-------- Input material --------

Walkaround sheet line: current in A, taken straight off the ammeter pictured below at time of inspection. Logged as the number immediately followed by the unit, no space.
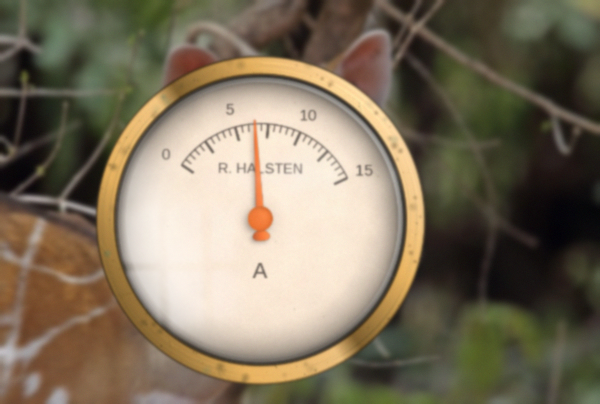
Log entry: 6.5A
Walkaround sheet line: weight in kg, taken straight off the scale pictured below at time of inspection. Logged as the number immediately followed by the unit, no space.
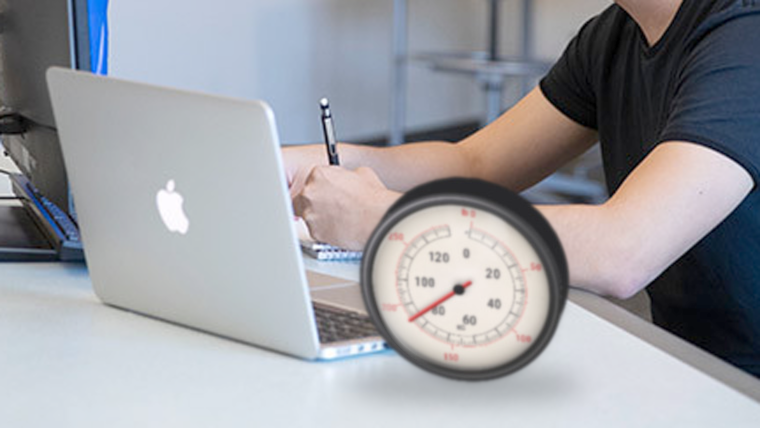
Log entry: 85kg
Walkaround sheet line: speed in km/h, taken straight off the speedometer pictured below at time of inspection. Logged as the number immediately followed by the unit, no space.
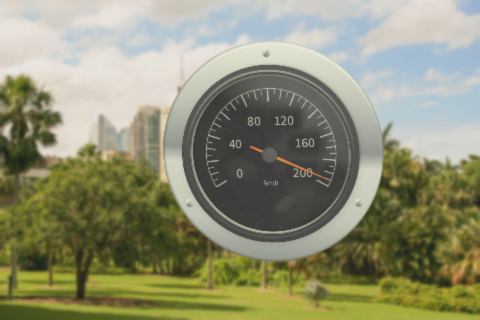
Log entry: 195km/h
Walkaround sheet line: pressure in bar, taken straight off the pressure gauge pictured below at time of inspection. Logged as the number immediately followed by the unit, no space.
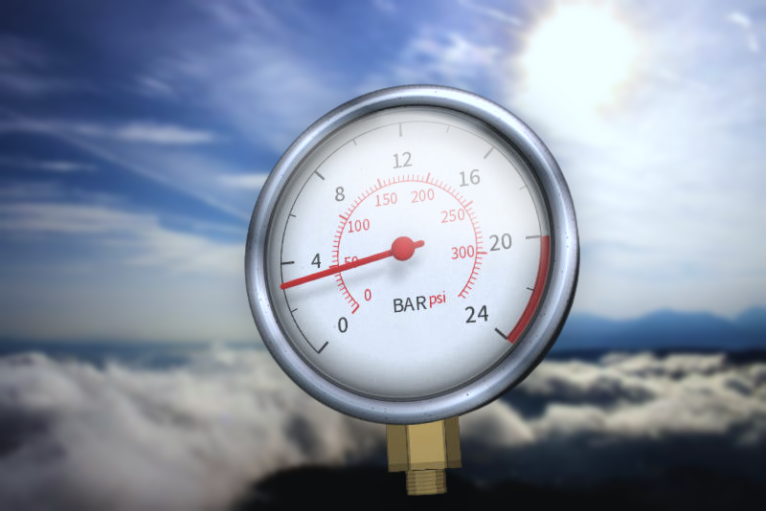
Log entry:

--------

Work item:
Reproduce all of the items above with "Walkaround sheet line" switched to "Inspection sheet line" throughout and everything else unchanged, omitting the pictures.

The completed task:
Inspection sheet line: current in A, taken straight off the ammeter pictured below at time of inspection. Logged as the number immediately followed by the unit, no space.
Log entry: 6.5A
Inspection sheet line: weight in kg, taken straight off the scale pictured below at time of inspection. Logged as the number immediately followed by the unit, no space.
Log entry: 85kg
Inspection sheet line: speed in km/h, taken straight off the speedometer pictured below at time of inspection. Logged as the number immediately followed by the unit, no space.
Log entry: 195km/h
Inspection sheet line: pressure in bar, taken straight off the pressure gauge pictured below at time of inspection. Logged as the number immediately followed by the unit, no space.
Log entry:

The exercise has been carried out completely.